▸ **How to complete this task**: Repeat the listing below in full, keeping each word as given.

▸ **Records provided**:

______________________________

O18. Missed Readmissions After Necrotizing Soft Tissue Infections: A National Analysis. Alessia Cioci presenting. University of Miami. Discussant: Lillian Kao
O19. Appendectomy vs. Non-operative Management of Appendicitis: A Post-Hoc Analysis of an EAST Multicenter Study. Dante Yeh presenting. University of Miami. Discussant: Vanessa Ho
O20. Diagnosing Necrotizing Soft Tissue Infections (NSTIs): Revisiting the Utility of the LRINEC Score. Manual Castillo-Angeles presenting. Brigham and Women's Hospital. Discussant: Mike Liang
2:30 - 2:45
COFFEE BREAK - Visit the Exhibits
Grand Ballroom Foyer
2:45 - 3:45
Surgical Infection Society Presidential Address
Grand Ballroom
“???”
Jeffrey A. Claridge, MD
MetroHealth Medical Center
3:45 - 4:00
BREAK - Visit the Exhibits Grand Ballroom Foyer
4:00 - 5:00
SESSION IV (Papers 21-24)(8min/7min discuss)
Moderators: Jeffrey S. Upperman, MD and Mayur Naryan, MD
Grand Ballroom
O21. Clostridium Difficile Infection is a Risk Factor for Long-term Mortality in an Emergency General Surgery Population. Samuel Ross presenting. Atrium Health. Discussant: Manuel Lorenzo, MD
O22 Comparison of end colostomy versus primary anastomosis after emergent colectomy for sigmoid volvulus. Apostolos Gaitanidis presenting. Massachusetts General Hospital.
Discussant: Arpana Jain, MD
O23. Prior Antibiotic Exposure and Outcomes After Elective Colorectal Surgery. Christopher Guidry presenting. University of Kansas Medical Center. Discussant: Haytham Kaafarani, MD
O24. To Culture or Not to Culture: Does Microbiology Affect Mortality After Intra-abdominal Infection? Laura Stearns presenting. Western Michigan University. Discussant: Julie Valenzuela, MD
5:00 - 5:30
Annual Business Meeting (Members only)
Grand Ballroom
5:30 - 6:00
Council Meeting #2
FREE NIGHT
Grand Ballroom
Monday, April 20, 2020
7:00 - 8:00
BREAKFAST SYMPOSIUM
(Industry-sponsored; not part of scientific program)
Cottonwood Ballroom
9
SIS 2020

______________________________

▸ **Solution**:
O18. Missed Readmissions After Necrotizing Soft Tissue Infections: A National Analysis. Alessia Cioci presenting. University of Miami. Discussant: Lillian Kao
O19. Appendectomy vs. Non-operative Management of Appendicitis: A Post-Hoc Analysis of an EAST Multicenter Study. Dante Yeh presenting. University of Miami. Discussant: Vanessa Ho
O20. Diagnosing Necrotizing Soft Tissue Infections (NSTIs): Revisiting the Utility of the LRINEC Score. Manual Castillo-Angeles presenting. Brigham and Women's Hospital. Discussant: Mike Liang
2:30 - 2:45
COFFEE BREAK - Visit the Exhibits
Grand Ballroom Foyer
2:45 - 3:45
Surgical Infection Society Presidential Address
Grand Ballroom
“???”
Jeffrey A. Claridge, MD
MetroHealth Medical Center
3:45 - 4:00
BREAK - Visit the Exhibits Grand Ballroom Foyer
4:00 - 5:00
SESSION IV (Papers 21-24)(8min/7min discuss)
Moderators: Jeffrey S. Upperman, MD and Mayur Naryan, MD
Grand Ballroom
O21. Clostridium Difficile Infection is a Risk Factor for Long-term Mortality in an Emergency General Surgery Population. Samuel Ross presenting. Atrium Health. Discussant: Manuel Lorenzo, MD
O22 Comparison of end colostomy versus primary anastomosis after emergent colectomy for sigmoid volvulus. Apostolos Gaitanidis presenting. Massachusetts General Hospital.
Discussant: Arpana Jain, MD
O23. Prior Antibiotic Exposure and Outcomes After Elective Colorectal Surgery. Christopher Guidry presenting. University of Kansas Medical Center. Discussant: Haytham Kaafarani, MD
O24. To Culture or Not to Culture: Does Microbiology Affect Mortality After Intra-abdominal Infection? Laura Stearns presenting. Western Michigan University. Discussant: Julie Valenzuela, MD
5:00 - 5:30
Annual Business Meeting (Members only)
Grand Ballroom
5:30 - 6:00
Council Meeting #2
FREE NIGHT
Grand Ballroom
Monday, April 20, 2020
7:00 - 8:00
BREAKFAST SYMPOSIUM
(Industry-sponsored; not part of scientific program)
Cottonwood Ballroom
9
SIS 2020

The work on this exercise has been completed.